EXERCISE BRIEF
Each record below needs to be reproduced precisely, though not its pictures.

Dataset entries
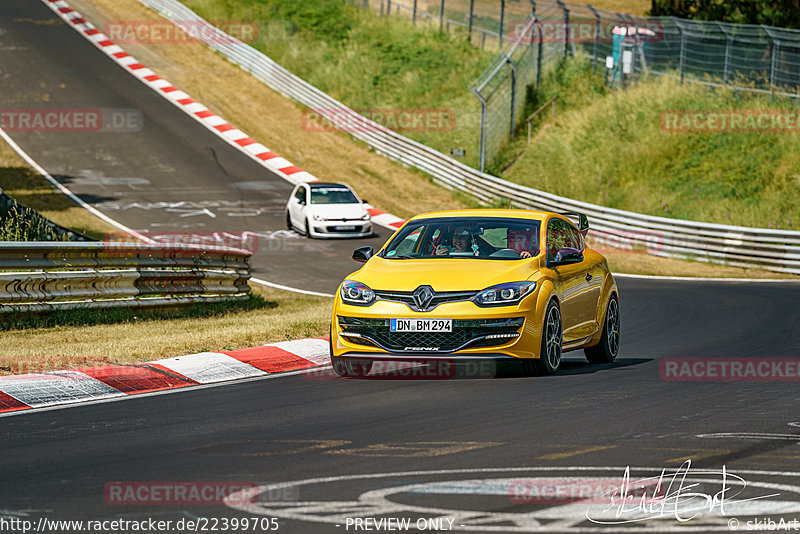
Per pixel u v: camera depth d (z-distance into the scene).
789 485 22.53
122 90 173.75
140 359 42.69
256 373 41.72
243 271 74.56
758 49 149.00
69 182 133.88
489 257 40.84
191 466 24.98
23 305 52.41
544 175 142.62
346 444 27.50
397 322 37.75
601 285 44.97
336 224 112.44
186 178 139.88
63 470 24.67
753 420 30.69
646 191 131.75
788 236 101.69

SOLUTION
Per pixel u v: camera depth d (z-distance into the scene).
789 485 22.53
122 90 173.75
140 359 42.69
256 373 41.72
243 271 74.56
758 49 149.00
69 182 133.88
489 257 40.84
191 466 24.98
23 305 52.41
544 175 142.62
346 444 27.50
397 322 37.75
601 285 44.97
336 224 112.44
186 178 139.88
63 470 24.67
753 420 30.69
646 191 131.75
788 236 101.69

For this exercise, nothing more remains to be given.